Morale among those who are awaiting vaccination may suffer as large numbers of people in their community receive their doses. The wait for whole populations to be vaccinated is likely to be long as manufacturing and distribution capacity attempts to meet overwhelming demand.
This is not just a national governmental responsibility, although effective national strategy will be critical in encouraging behaviours which work towards the common goal of defeating the virus. Engaging local governmental organisations, NGOs, community groups and employers in the effort to encourage positive behaviours has significant potential to help keep the virus at bay as vaccines’ impact increases.
Facebook and media
Anti-vaccine suspicion may be magnified in social media echo chambers, amplified further by significant reporting of concerns in other media. Even with the safest medical treatments, there is a one-in-millions chance of severe or even fatal reactions for each recipient. In normal circumstances such events are tragedies which nonetheless do not tend to receive widespread media attention. Given the scale of the inoculation programme and the likely interest in its progress, more single events of serious incidents may occur in a short timeframe, leading to misplaced perceptions of a lack of safety.
As has already happened with other vaccines, a reduction in uptake can have catastrophic consequences. The disease takes hold once more, lives are lost and long-term illness in those who survive becomes a humanitarian, moral, psychological and economic burden on individuals and societies. Complacency and a failure of leadership at the point the pandemic appears to be under control risks successive waves of re-emergence of infection, all the while increasing the opportunity for the virus to mutate and resist efforts to control it.
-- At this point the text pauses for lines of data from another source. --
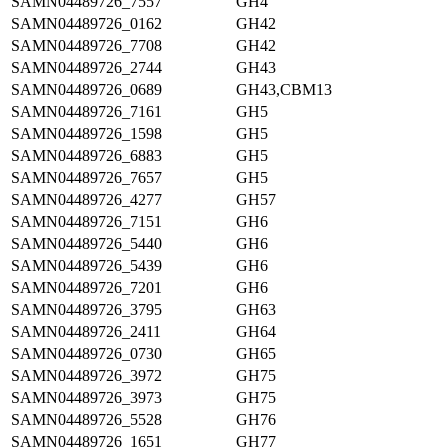
SAMN04489726_7557
GH4
SAMN04489726_0162
GH42
SAMN04489726_7708
GH42
SAMN04489726_2744
GH43
SAMN04489726_0689
GH43,CBM13
SAMN04489726_7161
GH5
SAMN04489726_1598
GH5
SAMN04489726_6883
GH5
SAMN04489726_7657
GH5
SAMN04489726_4277
GH57
SAMN04489726_7151
GH6
SAMN04489726_5440
GH6
SAMN04489726_5439
GH6
SAMN04489726_7201
GH6
SAMN04489726_3795
GH63
SAMN04489726_2411
GH64
SAMN04489726_0730
GH65
SAMN04489726_3972
GH75
SAMN04489726_3973
GH75
SAMN04489726_5528
GH76
SAMN04489726_1651
GH77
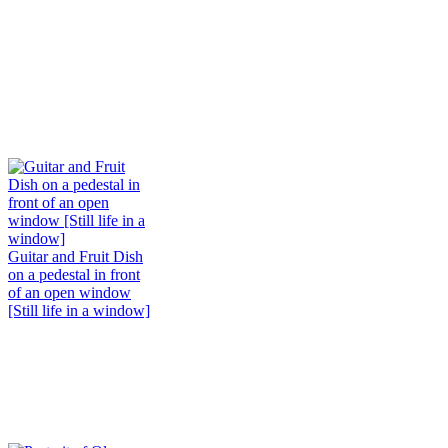
Guitar and Fruit Dish
on a pedestal in front
of an open window
[Still life in a window]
Anti-vaccine sentiment, itself spreading in a viral way, represents a significant threat to humanity’s ability to supress COVID and risks countless lives if unchecked. Balancing free speech and lack of regulation of social media platforms against a moral imperative to minimise loss of life and human suffering may become a significant challenge not only for governments, but also for communities and organisations who are able influence discourse and messaging.